JOB – Copy out the lines word for word, starting at the first line and ending with the line that contains "- Вузли, в яких", with both of those lines included. Leave the pictures out of your answer.

━━━━━━━━━━

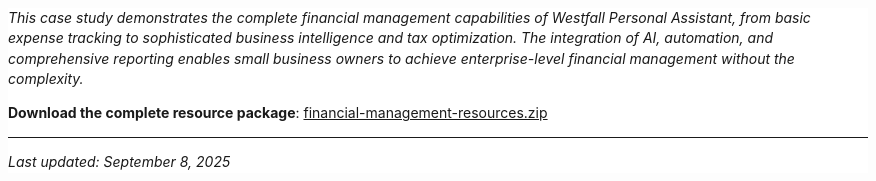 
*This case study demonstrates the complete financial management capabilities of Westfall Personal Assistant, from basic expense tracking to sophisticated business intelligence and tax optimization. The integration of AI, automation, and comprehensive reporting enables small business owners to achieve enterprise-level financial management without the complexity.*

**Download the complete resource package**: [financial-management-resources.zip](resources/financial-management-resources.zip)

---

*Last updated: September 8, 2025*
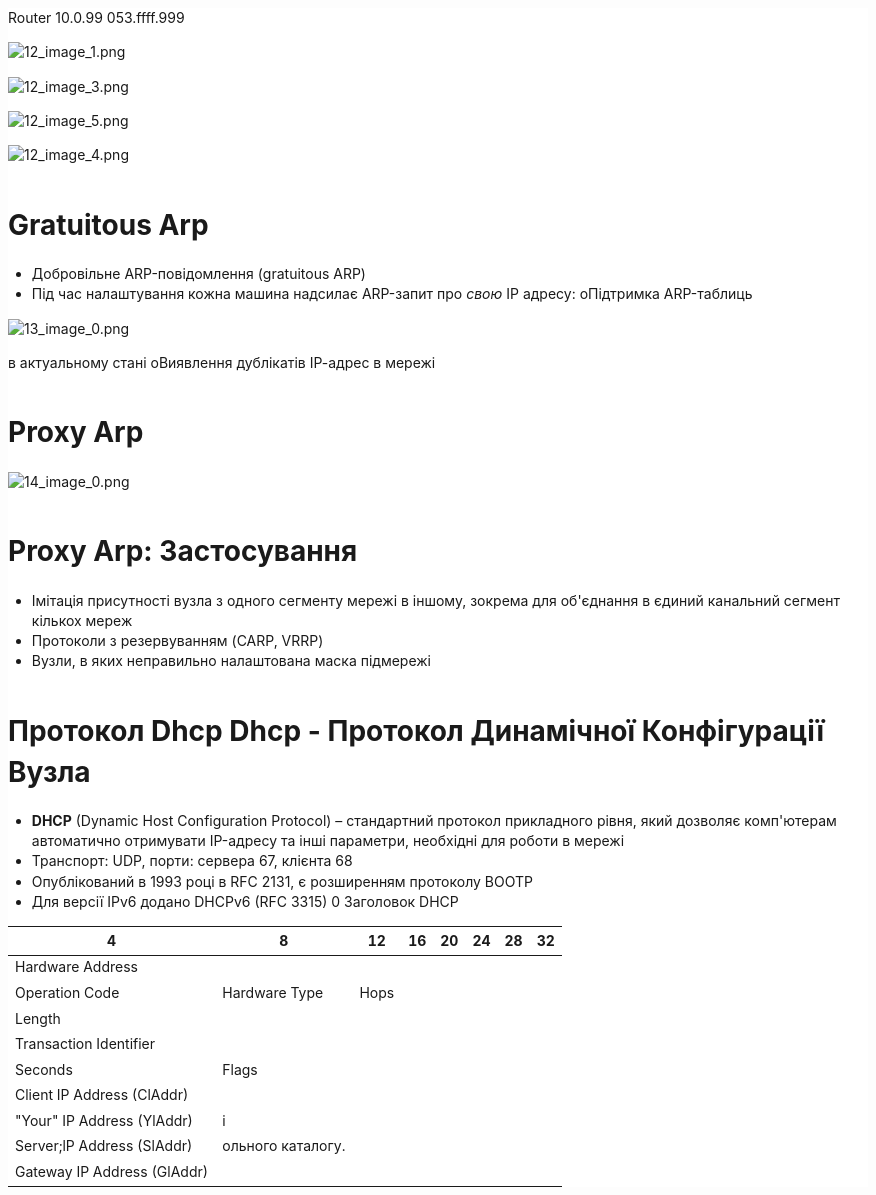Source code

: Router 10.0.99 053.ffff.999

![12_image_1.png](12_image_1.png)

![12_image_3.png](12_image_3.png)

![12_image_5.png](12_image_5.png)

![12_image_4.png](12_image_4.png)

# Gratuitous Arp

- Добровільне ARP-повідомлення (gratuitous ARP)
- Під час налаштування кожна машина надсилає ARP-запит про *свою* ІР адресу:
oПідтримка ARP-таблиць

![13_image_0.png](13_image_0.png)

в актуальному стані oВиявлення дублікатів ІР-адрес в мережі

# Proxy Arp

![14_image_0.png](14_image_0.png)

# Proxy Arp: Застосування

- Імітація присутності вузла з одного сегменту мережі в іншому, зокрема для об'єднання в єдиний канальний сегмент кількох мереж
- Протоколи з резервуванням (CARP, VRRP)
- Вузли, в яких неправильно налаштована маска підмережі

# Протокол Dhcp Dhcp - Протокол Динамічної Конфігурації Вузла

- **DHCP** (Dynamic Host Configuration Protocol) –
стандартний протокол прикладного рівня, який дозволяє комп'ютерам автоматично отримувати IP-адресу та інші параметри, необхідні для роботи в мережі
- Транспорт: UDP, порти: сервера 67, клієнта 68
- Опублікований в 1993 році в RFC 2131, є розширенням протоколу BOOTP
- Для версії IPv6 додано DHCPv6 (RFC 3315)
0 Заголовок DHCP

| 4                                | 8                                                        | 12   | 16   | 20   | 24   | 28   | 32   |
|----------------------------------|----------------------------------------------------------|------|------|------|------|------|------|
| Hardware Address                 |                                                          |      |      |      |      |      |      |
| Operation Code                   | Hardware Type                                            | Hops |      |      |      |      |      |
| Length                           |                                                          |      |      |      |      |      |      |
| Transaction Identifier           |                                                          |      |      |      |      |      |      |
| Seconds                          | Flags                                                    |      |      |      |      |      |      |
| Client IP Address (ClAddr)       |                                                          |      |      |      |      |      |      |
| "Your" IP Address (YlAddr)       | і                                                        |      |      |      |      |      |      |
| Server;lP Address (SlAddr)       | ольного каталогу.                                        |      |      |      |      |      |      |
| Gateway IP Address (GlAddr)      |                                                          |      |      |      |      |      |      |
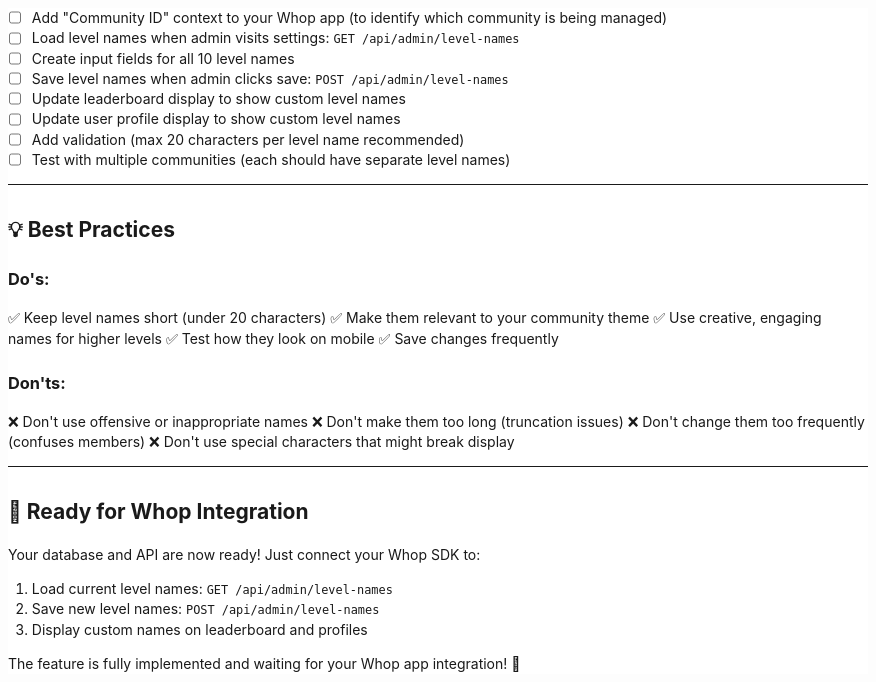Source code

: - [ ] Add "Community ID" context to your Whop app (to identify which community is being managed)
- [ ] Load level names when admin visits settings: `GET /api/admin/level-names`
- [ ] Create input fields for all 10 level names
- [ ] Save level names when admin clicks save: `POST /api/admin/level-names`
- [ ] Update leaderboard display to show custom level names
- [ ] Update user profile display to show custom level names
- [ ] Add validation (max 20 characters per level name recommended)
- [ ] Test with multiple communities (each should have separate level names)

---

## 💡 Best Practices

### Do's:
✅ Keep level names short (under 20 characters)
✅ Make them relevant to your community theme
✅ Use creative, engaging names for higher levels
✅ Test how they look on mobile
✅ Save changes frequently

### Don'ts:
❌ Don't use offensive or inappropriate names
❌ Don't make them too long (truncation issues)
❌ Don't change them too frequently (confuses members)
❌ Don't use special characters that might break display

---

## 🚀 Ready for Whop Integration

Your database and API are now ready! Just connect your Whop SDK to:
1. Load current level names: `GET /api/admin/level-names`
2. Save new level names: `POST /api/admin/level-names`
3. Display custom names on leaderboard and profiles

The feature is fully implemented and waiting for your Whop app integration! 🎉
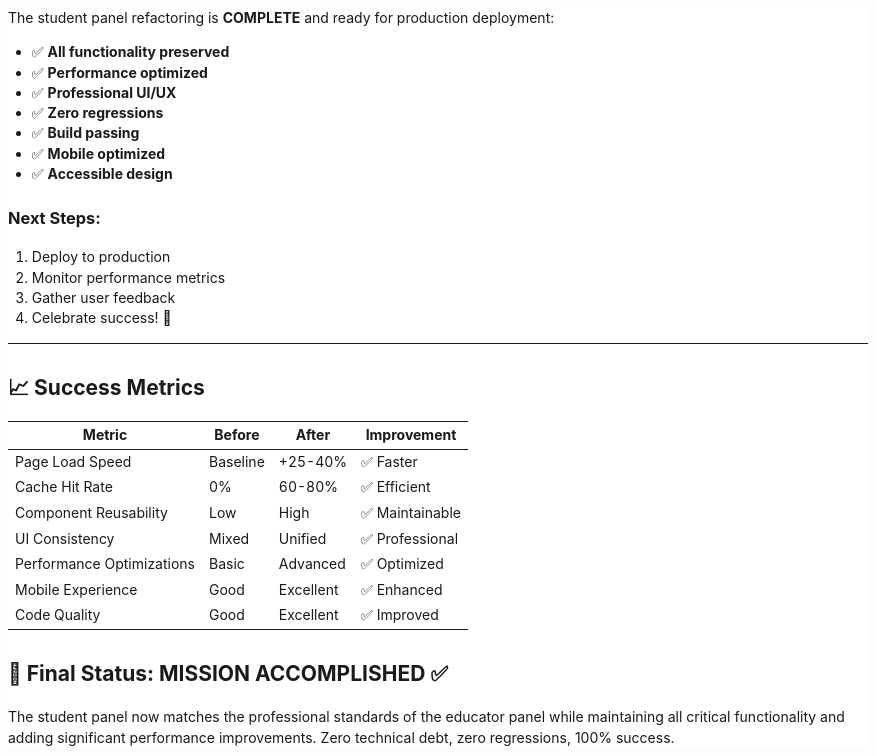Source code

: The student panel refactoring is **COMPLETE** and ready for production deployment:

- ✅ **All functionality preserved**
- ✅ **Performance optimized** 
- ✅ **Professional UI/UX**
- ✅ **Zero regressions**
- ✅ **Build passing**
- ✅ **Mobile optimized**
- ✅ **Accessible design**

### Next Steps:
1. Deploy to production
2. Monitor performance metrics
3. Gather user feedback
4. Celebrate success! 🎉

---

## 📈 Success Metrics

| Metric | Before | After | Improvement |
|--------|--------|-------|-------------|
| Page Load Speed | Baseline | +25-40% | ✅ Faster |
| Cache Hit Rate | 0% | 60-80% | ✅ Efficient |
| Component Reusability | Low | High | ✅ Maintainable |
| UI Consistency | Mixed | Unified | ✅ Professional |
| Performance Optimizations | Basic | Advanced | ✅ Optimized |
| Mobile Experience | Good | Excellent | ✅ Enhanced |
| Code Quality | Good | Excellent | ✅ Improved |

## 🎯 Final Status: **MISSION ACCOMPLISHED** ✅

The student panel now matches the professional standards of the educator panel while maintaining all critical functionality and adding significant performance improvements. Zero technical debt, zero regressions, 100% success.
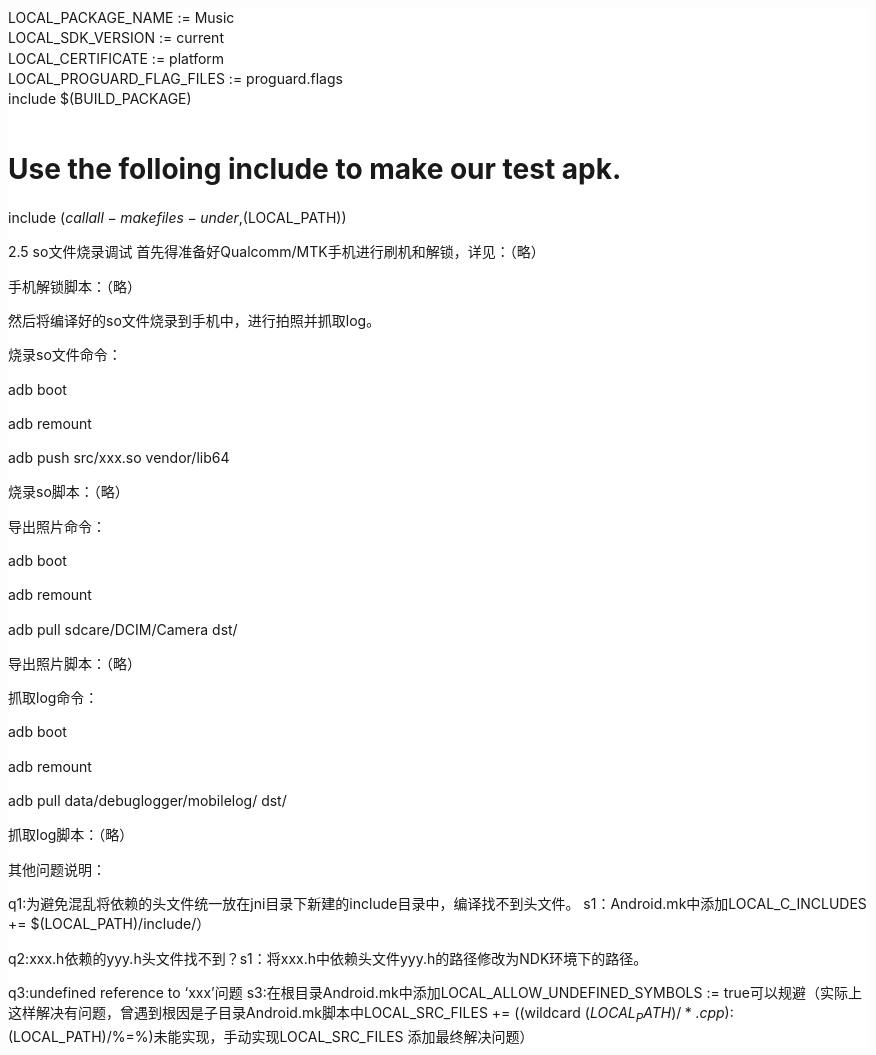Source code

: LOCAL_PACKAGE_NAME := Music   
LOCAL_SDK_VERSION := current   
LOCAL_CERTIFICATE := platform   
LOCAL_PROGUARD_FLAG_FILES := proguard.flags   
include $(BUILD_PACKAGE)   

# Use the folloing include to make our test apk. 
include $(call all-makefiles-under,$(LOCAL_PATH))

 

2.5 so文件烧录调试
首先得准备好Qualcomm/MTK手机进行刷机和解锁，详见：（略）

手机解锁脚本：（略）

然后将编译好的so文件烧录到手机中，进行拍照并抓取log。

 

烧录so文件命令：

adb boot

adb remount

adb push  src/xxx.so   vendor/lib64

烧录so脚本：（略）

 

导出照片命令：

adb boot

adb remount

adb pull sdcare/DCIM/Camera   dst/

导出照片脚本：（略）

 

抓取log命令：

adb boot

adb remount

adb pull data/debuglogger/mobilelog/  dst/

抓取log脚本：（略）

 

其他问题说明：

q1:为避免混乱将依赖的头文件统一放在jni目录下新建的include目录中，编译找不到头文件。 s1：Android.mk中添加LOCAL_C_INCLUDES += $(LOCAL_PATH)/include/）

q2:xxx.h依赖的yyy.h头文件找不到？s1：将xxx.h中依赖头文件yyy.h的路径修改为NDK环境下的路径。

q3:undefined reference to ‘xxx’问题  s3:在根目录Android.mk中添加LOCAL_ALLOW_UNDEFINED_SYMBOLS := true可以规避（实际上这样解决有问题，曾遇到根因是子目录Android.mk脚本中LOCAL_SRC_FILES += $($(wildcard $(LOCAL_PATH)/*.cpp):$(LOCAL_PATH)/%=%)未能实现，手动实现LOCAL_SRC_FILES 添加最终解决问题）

━━━━━━━━━━

SOLUTION TO THE PROBLEM –
*This case study demonstrates the complete financial management capabilities of Westfall Personal Assistant, from basic expense tracking to sophisticated business intelligence and tax optimization. The integration of AI, automation, and comprehensive reporting enables small business owners to achieve enterprise-level financial management without the complexity.*

**Download the complete resource package**: [financial-management-resources.zip](resources/financial-management-resources.zip)

---

*Last updated: September 8, 2025*
Source code

: Router 10.0.99 053.ffff.999

![12_image_1.png](12_image_1.png)

![12_image_3.png](12_image_3.png)

![12_image_5.png](12_image_5.png)

![12_image_4.png](12_image_4.png)

# Gratuitous Arp

- Добровільне ARP-повідомлення (gratuitous ARP)
- Під час налаштування кожна машина надсилає ARP-запит про *свою* ІР адресу:
oПідтримка ARP-таблиць

![13_image_0.png](13_image_0.png)

в актуальному стані oВиявлення дублікатів ІР-адрес в мережі

# Proxy Arp

![14_image_0.png](14_image_0.png)

# Proxy Arp: Застосування

- Імітація присутності вузла з одного сегменту мережі в іншому, зокрема для об'єднання в єдиний канальний сегмент кількох мереж
- Протоколи з резервуванням (CARP, VRRP)
- Вузли, в яких неправильно налаштована маска підмережі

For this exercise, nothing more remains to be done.